It seems impossible not to feel the weight of history in Rwanda, the land of a thousand hills.
Terrible things happen. The world keeps turning. People recover. I know but still I kept thinking, Really?! and WTF?!
Kigali is a beautiful place nestled between hills. It is safe to drink water from the tap and to walk around alone at night. There is no litter and seems to be no rage, even with more than 1,200 participants being in town for the World Economic Forum on Africa.

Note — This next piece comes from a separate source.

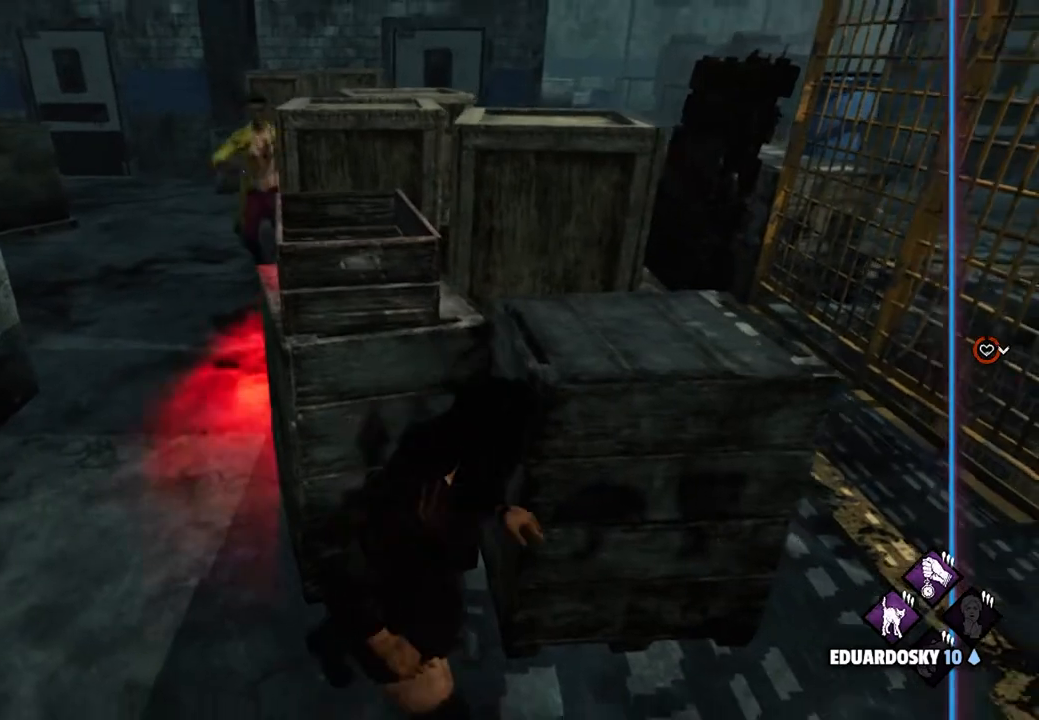
{"keys": ["d", "shift", "w"], "mouse": [], "events": [[133, "s", "up"], [233, "w", "down"], [433, "w", "up"], [500, "w", "down"]]}
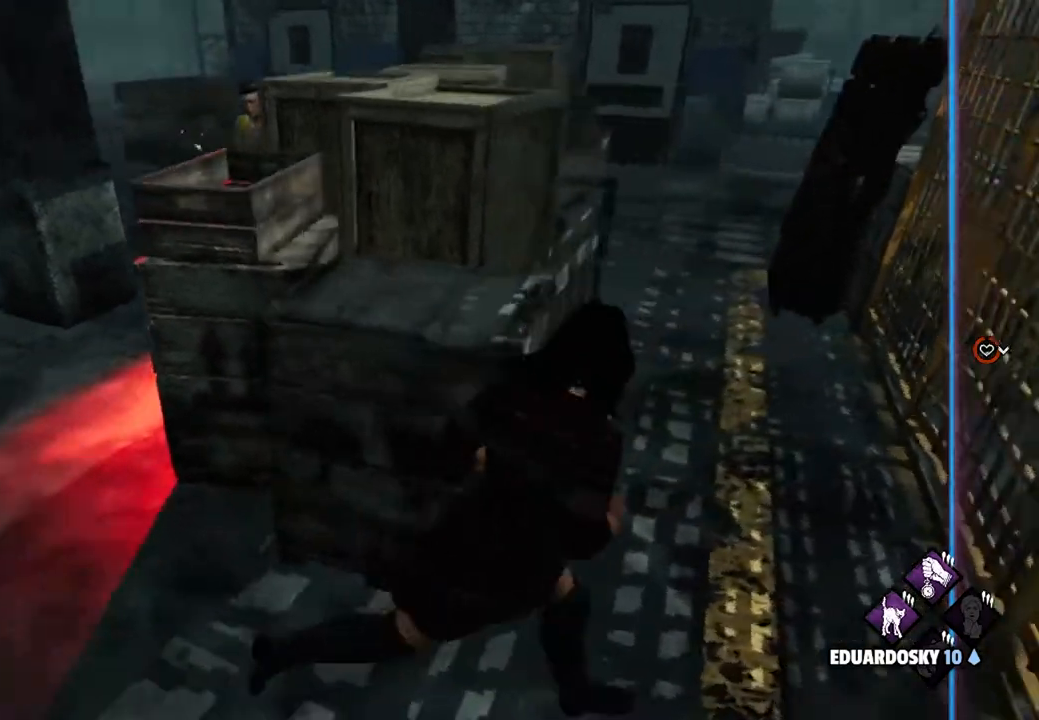
{"keys": ["d", "shift", "w"], "mouse": [], "events": []}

On a busy Friday night at the Hotel Milles Collines, Hotel Rwanda from the movie, as the significantly local crowd are so absorbed that they seem to be part of the music, I couldn’t help looking up to the roof and thinking of the story of a mother preparing for the possibility that she might have to take her children’s hands and jump because “a machete is no way to die”.
Yet this place feels much less broken than Johannesburg.
It seems vulgar to say this in a continent where many people go to bed hungry every day but the culinary experience in Kigali was a big let down.
Starting with a cocktail waiter a high-class hotel in town who had never heard of a Bloody Mary to prawn canapes that seemed to have made the long journey from the coast on foot, I was left longing for the feast of flavours, textures and stories that normally go with food in Africa.
Left, a vendor cooks goat kebabs on the street in downtown Kigali, a rare opportuntiy to eat as locals do.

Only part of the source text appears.